Ingalls supervisor terrorized women with sexual acts, comments and threats, lawsuit says
Huntington Ingalls Industries and contractor NSC Technologies ignored pleas for help from women on a cleaning crew who claimed a supervisor at the Pascagoula shipyard masturbated in front of them, coerced one of them to have sex or lose her job, groped them and made crude, sexually explicit comments, a lawsuit filed by the Equal Employment Opportunity Commission says.
The lawsuit, filed in U.S. District Court in Alabama, accuses Huntington Ingalls Industries and NSC of violating the Civil Rights Act of 1964, which prohibits sexual harassment in the workplace or retaliation against anyone who reports it. The EEOC notified both companies of the violations in May 2021, the lawsuits says.
The women worked for NSC on the cleaning crew of a Coast Guard ship at Ingalls Shipbuilding in Pascagoula, the lawsuit says, where they were harassed by Huntington Ingalls supervisor Patrick Dingle.
The EEOC filed the lawsuit only after the agency was unable to reach an acceptable agreement with the companies to remedy the unlawful practices, the lawsuit says. The EEOC is asking presiding U.S. District Judge Kristi K. DuBose to order the companies and their employees to stop sexual harassment and retaliation, and adopt policies and training programs that will prevent it in the future.
The EEOC is also asking for punitive damage against the companies for “malicious and reckless conduct,” back pay and compensation for the women’s financial losses, and compensation for their emotional suffering and humiliation. The lawsuit does not indicate how many women were harassed but details harassment against two specific women and others on the cleaning crew of a Coast Guard ship at Ingalls.
Repeated sexual harassment claimed
Dingle sexually harassed the women from September 2017 until May 2018, the lawsuit says. It describes repeated vulgar comments he made to the women about their bodies and sex. He also groped the women, exposed himself and masturbated in front of them, the lawsuit says.
He forced one woman to have sex with him in November 2017 in a ship washroom by threatening her job, the lawsuit says. Multiple times a day, he made sexual comments to her, including, “You look so fine in those jeans.” He masturbated in front of her on at least three occasions, the lawsuit says.
Dingle sought out the women “when they were working alone or working only with other females whom he had previously harassed so he could touch them or make sexual comments without interference.”
When the women knew they would have to work around Dingle, they would ask their immediate supervisor with NSC to accompany them for protection.
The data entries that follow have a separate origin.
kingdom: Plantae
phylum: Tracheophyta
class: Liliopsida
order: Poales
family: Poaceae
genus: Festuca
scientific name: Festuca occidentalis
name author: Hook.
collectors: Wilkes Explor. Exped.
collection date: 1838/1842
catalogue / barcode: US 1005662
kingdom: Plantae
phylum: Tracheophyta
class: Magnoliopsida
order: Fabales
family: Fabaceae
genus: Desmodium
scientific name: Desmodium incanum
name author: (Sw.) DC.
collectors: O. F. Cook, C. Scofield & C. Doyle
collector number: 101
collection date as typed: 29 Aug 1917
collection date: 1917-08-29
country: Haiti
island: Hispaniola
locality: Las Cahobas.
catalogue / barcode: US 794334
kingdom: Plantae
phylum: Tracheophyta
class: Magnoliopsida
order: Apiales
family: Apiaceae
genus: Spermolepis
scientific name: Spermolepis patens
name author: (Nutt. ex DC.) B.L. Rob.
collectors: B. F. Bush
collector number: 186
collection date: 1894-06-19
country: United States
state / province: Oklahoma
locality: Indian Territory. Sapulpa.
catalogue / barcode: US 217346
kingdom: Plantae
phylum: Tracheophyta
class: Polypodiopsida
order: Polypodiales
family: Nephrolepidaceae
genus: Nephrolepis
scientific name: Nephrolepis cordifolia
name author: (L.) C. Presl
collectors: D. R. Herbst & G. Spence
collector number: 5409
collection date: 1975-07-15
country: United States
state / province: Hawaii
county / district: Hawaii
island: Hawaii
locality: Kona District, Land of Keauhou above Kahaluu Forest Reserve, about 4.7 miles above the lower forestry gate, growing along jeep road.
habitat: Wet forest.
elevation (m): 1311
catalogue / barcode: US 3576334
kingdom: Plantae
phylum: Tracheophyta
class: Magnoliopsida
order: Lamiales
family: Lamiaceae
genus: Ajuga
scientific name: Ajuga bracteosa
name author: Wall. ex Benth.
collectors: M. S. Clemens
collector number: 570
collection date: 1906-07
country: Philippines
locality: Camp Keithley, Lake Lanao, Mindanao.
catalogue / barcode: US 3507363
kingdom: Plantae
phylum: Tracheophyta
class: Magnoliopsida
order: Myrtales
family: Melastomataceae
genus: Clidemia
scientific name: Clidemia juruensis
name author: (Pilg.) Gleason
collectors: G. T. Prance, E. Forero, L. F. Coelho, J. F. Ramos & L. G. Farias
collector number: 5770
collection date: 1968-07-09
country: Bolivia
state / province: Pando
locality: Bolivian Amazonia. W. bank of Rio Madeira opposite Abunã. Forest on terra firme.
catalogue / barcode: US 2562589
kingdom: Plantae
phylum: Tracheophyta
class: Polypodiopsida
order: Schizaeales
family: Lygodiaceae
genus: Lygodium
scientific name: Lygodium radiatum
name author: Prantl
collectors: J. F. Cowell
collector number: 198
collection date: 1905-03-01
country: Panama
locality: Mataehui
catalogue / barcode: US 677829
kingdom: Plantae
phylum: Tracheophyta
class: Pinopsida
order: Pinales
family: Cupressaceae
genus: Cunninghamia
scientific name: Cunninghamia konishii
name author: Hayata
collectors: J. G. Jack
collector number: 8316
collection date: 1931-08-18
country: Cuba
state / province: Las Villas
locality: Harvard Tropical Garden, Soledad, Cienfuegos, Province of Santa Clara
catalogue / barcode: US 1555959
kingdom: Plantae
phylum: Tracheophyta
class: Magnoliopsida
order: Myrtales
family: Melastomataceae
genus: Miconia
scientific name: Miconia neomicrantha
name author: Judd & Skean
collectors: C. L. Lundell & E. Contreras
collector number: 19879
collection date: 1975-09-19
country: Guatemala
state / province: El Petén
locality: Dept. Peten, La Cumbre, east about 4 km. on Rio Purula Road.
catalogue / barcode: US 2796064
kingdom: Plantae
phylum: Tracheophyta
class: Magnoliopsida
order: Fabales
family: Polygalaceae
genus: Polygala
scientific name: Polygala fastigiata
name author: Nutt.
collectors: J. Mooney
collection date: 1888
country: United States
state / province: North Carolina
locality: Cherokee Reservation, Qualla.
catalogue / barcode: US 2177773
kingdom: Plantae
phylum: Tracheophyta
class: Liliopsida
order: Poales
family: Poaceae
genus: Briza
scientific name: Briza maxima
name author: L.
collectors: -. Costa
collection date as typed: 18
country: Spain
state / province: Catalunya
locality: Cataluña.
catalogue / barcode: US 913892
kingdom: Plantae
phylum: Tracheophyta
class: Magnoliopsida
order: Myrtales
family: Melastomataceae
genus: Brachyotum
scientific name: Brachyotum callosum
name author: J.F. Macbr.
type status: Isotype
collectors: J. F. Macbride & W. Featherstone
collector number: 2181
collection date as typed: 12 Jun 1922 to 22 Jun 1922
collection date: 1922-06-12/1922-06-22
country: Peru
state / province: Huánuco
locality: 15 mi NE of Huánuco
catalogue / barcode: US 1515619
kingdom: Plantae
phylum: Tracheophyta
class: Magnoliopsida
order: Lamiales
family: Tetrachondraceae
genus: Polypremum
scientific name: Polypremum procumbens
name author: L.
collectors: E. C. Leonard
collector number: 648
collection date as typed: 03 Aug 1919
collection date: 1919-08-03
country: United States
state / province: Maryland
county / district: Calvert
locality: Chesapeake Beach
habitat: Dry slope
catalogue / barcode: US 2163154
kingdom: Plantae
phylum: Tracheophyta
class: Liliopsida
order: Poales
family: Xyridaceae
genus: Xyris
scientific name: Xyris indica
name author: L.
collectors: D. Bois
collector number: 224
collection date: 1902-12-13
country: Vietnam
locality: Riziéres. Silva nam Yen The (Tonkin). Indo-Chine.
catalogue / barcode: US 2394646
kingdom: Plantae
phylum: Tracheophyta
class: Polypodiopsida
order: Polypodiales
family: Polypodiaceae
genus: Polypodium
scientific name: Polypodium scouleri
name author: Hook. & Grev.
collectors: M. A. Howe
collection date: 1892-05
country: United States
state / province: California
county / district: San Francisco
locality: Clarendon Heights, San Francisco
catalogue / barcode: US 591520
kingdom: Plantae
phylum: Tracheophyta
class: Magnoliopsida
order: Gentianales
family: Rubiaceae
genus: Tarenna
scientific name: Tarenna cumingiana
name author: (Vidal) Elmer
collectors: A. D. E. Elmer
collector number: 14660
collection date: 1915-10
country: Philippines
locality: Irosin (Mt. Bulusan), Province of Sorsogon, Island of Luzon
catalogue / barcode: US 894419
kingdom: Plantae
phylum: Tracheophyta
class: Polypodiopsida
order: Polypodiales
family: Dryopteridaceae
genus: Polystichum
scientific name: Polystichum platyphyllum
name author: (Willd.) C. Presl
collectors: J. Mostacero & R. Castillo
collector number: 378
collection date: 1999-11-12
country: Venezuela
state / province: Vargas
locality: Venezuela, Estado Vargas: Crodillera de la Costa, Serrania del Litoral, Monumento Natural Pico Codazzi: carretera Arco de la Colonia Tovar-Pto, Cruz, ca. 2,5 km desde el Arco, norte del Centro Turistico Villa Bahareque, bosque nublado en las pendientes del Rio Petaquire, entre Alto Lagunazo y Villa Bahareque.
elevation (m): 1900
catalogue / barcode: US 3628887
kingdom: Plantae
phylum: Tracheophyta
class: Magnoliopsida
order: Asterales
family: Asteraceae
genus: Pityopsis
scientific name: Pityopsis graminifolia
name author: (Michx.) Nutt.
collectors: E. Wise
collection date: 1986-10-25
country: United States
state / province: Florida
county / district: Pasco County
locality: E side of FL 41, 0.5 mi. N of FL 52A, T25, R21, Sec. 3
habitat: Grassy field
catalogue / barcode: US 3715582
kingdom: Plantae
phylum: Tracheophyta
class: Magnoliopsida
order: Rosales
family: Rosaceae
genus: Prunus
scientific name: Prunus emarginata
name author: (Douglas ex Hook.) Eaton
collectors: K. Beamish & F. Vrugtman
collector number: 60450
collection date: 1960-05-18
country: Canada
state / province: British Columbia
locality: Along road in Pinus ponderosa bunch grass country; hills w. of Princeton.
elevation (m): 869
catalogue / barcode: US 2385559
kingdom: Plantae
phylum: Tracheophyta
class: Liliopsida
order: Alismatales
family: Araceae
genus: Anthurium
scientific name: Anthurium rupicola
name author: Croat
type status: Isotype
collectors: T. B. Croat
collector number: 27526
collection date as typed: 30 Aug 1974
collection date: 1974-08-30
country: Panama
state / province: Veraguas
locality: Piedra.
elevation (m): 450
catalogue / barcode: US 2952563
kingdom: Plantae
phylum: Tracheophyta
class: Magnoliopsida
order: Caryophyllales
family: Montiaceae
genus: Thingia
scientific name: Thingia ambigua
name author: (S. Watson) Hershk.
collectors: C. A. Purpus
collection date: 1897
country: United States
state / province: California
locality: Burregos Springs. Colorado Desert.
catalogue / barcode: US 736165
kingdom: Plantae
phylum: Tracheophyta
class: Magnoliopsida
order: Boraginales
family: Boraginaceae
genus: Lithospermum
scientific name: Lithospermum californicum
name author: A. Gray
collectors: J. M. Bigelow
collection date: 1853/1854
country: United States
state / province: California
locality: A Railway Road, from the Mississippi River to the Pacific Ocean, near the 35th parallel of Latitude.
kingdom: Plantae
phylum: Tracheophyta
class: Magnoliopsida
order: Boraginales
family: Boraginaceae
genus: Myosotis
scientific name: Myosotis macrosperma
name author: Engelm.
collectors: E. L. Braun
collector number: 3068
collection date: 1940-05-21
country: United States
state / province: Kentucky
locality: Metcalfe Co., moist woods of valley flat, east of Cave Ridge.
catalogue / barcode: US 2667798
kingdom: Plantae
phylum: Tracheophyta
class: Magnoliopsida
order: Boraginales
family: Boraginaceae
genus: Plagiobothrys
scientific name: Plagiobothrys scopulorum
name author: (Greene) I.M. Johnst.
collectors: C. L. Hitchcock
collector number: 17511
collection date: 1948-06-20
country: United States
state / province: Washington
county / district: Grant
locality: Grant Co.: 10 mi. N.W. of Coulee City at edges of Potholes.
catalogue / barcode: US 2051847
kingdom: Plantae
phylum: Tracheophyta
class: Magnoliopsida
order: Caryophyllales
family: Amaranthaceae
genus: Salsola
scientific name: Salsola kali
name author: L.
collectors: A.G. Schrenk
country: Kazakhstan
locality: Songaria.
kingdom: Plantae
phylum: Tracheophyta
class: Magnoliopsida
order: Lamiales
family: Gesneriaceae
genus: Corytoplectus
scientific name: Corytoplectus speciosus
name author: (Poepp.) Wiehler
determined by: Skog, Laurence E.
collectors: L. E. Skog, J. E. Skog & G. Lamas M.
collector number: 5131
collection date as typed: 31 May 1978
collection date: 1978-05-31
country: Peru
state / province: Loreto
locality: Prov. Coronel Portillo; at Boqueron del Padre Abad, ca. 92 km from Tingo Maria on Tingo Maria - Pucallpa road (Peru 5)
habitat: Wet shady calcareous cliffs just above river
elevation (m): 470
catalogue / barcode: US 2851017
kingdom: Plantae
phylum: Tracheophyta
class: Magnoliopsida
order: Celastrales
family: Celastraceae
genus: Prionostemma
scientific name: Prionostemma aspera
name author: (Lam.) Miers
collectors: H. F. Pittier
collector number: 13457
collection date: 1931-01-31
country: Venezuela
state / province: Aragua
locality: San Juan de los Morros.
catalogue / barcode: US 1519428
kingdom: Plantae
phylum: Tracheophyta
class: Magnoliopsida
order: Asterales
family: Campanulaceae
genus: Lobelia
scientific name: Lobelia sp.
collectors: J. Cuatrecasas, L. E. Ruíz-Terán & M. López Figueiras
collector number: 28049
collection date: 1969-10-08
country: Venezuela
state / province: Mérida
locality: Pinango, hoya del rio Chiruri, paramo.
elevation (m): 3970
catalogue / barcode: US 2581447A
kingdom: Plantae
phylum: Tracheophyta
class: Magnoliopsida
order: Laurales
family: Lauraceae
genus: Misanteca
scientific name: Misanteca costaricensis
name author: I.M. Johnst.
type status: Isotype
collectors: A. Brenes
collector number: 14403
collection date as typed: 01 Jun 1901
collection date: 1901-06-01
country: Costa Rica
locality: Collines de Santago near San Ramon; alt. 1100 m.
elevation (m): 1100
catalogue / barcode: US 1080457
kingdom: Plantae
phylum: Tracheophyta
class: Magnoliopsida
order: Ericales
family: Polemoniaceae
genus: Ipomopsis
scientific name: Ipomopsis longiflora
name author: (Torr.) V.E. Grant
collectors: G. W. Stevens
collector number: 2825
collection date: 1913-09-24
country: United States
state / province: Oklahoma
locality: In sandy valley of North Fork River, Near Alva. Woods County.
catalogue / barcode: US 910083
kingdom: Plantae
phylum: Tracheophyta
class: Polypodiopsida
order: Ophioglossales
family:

The lawsuit says the supervisor, James Willis, a lead cleaning crew member at the shipyard, was “well aware” of the harassment.
When the woman forced to have sex with Dingle to keep her job reported what had happened to Willis, the lawsuit says he responded, “Sometimes, you have to do what you have to do to keep your job.”
Women ignored when work violations reported, lawsuit says
Willis did report the woman’s complaint to NSC branch manager Ty Collard but he took no action. Instead, Collard said his concern was keeping NSC’s contract with Huntington Ingalls, the lawsuit says.
In April 2018, a second woman was fired after she refused to have sex with Dingle, the lawsuit says. The woman reported the harassment and termination to NSC recruiter Alexandria Rucker, the lawsuit says.
“Rucker acknowledged that she knew other female employees had made similar complaints but that there was nothing she could do and emphasized that (the woman) should not do anything that would cause NSC to lose its contract with HI,” the lawsuit says.
Seeing that NSC would do nothing to protect her, the lawsuit says, the woman called the Huntington Ingalls hotline later in April 2018. The woman forced to have sex with Dingle also called the hotline to report the harassment, then placed several followup calls.
Dingle then threatened one of the women who had reported him, saying she would lose her life if he lost his job.
Huntington Ingalls “permitted Dingle to continue to work around . . . female employees, which allowed him to continue harassing them and gave him the opportunity to threaten (one woman’s) life,” the lawsuit says.
Although the lawsuit names two of the women it says were threatened with their jobs if they did not have sex, the Sun Herald does not identify victims or potential victims of sexual violations without their permission.
NSC closed its office in Mobile this week, said a woman who identified herself to the Sun Herald as company branch manager in Jacksonville. Neither NSC nor Ingalls Shipbuilding has responded to the Sun Herald’s request for comments on the lawsuit.